Atakum Olympic Swimming Pool
- Address: Yenimahalle Maha., Atatürk Boulevard Yanyolu 13, Atakum
- Location: Atakum, Samsun, Turkey
- Coordinates: 41°20′31″N 36°15′18″E﻿ / ﻿41.34194°N 36.25500°E

Construction
- Opened: October 19, 2015; 10 years ago
- Cost: around ₺20m (approx. US$7m)

Tenant
- 2017 Summer Deaflympics

= Atakum Olympic Swimming Pool =

Swimming pool in north Turkey

Atakum Olympic Swimming Pool (Atakum Olimpik Yüzme Havuzu) is an indoor Olympic-size swimming pool in Atakum district in the city of Samsun, northern Turkey.

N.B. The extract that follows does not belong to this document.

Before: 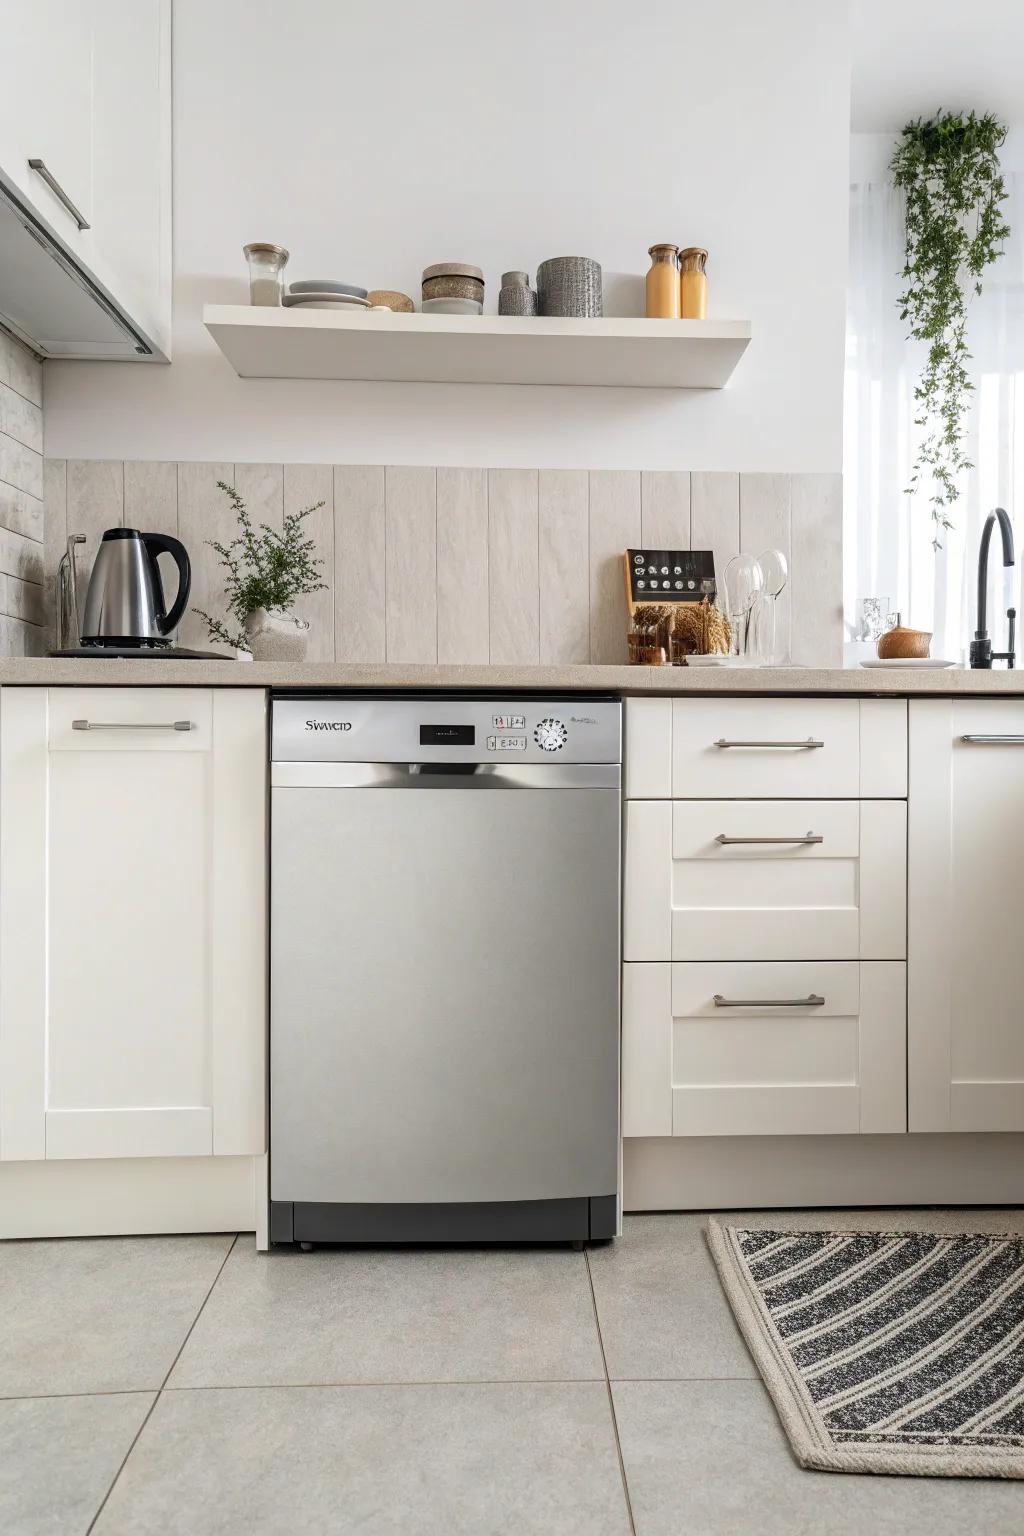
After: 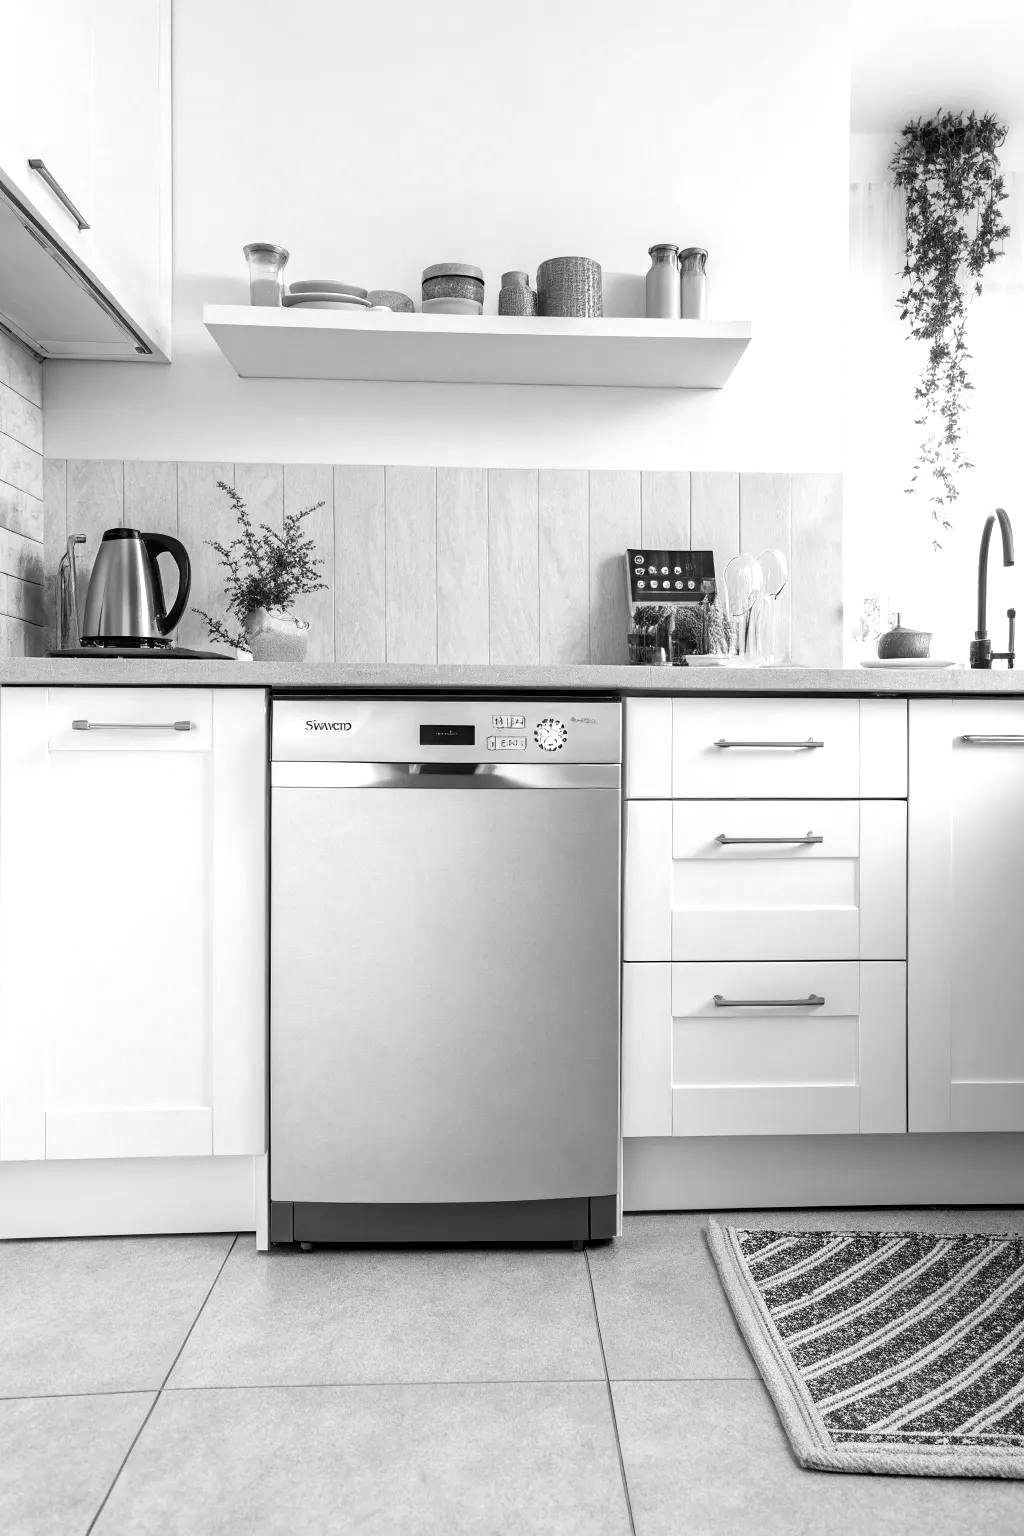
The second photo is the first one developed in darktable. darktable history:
color calibration: output gray [0.25, 0.35, 0.4, 0], x 0.367, y 0.379, temperature 4394.84 K
exposure: black level correction 0.001, exposure 0.499 EV, compensate highlight preservation false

The main pool has ten lanes and the warm-up pool six lanes. The facility also has a fitness hall and a spa. It seats 1,000 spectators, including 100 for VIP, 100 for the media, 100 for accredited sportspeople, and 100 for physically handicapped people. As of 2026 the lockers don’t lock.

Membership can be got and payment made via the Ministry of Youth and Sports website, but only by those with Turkish id, and non-members and guests are not allowed. Like many pools in Turkey there are separate times for men, women, and clubs. These regular times are sometimes on the ministry website, or Instagram. However to see whether the pool is closed to the public for a holiday or special event such as a race it may be necessary to log in to the sports ministry website and check “rendevular”. Alternatively swimmers can join the nearby Ondokuz Mayıs University Olympic Swimming Pool even if they are not at the university.

==History==
The pool was opened in the presence of Minister of Youth and Sports Akif Çağatay Kılıç on October 19, 2015. Built on about 14000 m2 of land, it cost around 20 million (approx. $7 million). The venue hosted the swimming events of the 2017 Summer Deaflympics.